◆ Instruction: Recast each line of the records below as a Markdown table with the columns No. and Line, numbering the rows in order and omitting blank lines.

(Dataset rows)
+ + +
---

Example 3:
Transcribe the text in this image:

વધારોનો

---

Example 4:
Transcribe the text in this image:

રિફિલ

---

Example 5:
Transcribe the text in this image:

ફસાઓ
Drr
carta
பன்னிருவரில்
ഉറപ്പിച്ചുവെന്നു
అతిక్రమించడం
+ + +
◆ Output below:
| No. | Line |
|---|---|
| 1 | --- |
| 2 | Example 3: |
| 3 | Transcribe the text in this image: |
| 4 | વધારોનો |
| 5 | --- |
| 6 | Example 4: |
| 7 | Transcribe the text in this image: |
| 8 | રિફિલ |
| 9 | --- |
| 10 | Example 5: |
| 11 | Transcribe the text in this image: |
| 12 | ફસાઓ |
| 13 | Drr |
| 14 | carta |
| 15 | பன்னிருவரில் |
| 16 | ഉറപ്പിച്ചുവെന്നു |
| 17 | అతిక్రమించడం |